Description of the task
Below are some records; output exactly the lines from the line with "She is survived by several cousins and" to the line with "EMPLOYEE RELOCATION", both ends kept, and nothing more.

___ Input for this task

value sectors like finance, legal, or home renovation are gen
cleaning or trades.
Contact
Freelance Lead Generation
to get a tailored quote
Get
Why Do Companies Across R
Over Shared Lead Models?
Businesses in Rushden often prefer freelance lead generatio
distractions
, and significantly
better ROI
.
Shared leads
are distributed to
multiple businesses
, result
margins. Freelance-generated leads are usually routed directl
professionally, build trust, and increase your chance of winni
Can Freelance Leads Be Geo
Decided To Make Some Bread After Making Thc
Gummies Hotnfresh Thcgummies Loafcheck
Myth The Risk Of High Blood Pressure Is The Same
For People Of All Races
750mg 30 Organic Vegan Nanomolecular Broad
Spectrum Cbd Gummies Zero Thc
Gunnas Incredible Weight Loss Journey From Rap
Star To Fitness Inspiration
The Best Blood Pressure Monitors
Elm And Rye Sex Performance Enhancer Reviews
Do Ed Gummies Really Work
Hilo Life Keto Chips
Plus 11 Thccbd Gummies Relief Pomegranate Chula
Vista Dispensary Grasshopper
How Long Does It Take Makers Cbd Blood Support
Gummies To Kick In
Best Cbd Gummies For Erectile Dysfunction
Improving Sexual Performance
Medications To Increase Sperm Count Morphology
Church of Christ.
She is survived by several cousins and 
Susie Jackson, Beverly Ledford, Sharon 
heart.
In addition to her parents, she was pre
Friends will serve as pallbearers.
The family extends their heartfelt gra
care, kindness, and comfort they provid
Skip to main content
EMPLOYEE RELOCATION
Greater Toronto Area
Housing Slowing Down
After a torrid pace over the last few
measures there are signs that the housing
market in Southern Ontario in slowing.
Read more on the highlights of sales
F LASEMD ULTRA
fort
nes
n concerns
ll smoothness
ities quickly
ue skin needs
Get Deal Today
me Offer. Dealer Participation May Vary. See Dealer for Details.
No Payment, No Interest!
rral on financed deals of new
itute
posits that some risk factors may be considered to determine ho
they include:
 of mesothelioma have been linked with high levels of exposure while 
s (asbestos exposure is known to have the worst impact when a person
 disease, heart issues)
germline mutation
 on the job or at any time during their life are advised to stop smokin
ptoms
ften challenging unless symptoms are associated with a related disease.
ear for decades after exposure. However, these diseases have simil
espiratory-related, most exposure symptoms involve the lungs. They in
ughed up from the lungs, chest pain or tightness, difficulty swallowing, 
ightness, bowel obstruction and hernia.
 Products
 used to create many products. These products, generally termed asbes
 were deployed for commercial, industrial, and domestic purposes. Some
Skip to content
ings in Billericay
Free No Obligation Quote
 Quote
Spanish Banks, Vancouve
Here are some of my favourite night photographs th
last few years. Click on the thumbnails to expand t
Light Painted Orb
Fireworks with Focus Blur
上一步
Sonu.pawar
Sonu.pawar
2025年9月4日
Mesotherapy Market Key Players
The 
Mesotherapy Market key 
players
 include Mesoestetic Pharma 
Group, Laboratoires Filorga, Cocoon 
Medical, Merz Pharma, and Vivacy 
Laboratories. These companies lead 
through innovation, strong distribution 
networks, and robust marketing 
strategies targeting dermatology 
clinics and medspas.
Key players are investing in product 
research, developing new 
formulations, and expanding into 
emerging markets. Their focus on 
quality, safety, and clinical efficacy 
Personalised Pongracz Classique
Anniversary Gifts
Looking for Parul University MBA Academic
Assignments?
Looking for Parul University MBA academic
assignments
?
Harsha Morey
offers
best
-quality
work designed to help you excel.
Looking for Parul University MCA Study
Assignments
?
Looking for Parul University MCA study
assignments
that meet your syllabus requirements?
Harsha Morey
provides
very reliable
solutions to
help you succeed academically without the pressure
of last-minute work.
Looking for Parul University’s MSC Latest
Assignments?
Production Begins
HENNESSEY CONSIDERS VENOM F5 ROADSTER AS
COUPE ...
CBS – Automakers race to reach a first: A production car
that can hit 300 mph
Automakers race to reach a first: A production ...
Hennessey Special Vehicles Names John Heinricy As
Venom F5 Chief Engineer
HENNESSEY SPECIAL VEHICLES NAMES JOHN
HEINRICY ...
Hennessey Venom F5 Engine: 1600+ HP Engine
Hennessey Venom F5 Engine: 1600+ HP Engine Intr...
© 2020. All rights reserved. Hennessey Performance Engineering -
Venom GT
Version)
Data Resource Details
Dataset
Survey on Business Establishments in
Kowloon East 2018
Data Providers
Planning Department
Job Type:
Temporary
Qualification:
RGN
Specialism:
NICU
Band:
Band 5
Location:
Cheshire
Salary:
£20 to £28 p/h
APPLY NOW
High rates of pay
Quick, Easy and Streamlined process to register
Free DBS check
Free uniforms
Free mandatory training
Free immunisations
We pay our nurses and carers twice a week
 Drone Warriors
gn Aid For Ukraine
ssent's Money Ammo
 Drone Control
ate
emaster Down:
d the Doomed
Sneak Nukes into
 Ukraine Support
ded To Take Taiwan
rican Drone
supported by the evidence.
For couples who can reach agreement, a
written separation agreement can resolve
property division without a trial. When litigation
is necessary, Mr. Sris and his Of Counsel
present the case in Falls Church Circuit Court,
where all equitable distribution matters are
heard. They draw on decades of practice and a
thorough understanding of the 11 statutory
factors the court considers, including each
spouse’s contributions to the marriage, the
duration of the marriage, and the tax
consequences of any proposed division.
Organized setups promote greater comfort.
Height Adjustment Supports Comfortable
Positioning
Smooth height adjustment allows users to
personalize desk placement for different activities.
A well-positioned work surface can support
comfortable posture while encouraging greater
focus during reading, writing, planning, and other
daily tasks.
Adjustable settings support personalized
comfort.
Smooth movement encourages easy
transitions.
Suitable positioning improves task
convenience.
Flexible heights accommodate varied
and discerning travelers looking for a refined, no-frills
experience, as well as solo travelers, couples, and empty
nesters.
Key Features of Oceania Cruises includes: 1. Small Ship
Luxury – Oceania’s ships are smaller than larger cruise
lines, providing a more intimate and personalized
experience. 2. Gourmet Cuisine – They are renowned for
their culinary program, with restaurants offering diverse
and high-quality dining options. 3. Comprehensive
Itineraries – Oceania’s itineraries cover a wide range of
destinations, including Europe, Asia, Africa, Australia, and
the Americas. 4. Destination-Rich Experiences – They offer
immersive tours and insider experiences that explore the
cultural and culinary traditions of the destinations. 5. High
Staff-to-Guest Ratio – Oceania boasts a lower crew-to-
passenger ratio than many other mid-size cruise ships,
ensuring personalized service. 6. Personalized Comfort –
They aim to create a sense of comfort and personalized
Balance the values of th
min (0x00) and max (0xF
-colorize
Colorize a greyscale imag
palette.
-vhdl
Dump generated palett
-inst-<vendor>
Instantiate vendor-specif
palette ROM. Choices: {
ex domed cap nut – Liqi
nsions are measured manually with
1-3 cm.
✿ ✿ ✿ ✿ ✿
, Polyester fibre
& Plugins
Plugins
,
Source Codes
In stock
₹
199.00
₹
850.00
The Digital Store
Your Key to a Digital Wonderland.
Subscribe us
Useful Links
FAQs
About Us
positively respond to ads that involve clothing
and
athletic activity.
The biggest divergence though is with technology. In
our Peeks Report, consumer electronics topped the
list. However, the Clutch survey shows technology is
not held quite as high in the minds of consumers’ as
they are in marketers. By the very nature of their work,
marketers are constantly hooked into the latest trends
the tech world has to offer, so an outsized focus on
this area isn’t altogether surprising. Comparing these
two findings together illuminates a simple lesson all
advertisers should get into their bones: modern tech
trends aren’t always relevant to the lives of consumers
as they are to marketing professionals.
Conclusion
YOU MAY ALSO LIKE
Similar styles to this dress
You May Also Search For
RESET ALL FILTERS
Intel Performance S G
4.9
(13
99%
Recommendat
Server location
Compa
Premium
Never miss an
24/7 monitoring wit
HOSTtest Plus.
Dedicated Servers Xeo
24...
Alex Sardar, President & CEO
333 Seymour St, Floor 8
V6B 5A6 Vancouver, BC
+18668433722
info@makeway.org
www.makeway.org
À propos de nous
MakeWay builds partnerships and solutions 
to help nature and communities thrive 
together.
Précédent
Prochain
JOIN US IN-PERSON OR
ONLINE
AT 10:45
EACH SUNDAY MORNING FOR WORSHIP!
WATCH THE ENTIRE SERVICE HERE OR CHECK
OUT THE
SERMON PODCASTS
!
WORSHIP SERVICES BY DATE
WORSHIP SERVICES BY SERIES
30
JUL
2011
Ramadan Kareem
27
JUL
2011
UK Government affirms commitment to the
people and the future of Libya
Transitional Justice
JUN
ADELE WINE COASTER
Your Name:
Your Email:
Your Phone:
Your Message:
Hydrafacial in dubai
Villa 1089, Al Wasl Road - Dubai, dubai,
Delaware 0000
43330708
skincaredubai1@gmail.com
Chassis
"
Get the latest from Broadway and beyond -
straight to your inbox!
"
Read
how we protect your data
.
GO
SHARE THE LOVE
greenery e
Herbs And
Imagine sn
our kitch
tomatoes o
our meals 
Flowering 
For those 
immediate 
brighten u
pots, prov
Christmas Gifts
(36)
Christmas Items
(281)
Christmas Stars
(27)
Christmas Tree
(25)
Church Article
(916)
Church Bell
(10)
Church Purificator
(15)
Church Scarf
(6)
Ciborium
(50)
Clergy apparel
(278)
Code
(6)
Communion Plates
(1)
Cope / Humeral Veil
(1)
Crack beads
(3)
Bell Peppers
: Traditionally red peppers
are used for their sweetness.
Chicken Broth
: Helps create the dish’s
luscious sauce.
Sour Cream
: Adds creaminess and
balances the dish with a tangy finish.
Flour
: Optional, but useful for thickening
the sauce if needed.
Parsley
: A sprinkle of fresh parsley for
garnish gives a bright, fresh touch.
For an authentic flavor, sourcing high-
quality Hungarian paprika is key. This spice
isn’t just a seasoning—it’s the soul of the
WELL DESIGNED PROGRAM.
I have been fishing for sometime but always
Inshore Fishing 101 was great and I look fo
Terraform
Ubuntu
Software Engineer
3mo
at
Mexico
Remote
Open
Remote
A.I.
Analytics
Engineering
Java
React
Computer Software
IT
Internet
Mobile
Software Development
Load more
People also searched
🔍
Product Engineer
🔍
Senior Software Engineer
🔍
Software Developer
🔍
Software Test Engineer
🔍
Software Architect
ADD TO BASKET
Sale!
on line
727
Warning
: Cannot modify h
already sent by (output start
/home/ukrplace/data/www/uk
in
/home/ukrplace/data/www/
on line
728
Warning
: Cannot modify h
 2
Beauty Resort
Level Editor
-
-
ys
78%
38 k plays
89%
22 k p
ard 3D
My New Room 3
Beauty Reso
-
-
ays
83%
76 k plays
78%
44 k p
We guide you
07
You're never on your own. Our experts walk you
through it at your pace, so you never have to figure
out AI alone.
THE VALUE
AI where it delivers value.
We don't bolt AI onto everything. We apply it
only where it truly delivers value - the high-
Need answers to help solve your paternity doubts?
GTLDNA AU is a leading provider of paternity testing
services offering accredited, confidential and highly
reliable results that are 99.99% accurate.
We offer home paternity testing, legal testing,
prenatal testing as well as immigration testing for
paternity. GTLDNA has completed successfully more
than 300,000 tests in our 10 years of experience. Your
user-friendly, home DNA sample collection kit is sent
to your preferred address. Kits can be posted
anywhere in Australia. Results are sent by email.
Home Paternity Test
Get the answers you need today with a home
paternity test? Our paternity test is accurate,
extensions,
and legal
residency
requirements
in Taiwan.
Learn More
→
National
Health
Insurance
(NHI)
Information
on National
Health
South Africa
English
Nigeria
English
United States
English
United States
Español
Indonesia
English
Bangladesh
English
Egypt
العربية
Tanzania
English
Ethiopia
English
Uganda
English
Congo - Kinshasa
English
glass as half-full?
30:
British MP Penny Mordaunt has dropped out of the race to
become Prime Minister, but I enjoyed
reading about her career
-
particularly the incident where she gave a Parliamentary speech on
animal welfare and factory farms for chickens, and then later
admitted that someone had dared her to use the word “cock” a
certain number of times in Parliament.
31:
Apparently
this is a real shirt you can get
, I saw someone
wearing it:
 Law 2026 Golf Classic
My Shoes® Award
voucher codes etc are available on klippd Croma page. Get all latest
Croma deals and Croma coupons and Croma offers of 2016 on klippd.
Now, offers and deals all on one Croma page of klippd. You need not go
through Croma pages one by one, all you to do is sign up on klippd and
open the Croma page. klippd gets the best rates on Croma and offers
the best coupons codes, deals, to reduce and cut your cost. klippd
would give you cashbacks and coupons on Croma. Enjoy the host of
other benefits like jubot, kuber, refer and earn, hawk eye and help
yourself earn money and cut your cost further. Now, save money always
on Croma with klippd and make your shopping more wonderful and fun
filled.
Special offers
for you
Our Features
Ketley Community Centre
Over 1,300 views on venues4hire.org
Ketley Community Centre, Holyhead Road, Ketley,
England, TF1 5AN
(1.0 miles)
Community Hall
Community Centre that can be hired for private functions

______

Your solution
She is survived by several cousins and 
Susie Jackson, Beverly Ledford, Sharon 
heart.
In addition to her parents, she was pre
Friends will serve as pallbearers.
The family extends their heartfelt gra
care, kindness, and comfort they provid
Skip to main content
EMPLOYEE RELOCATION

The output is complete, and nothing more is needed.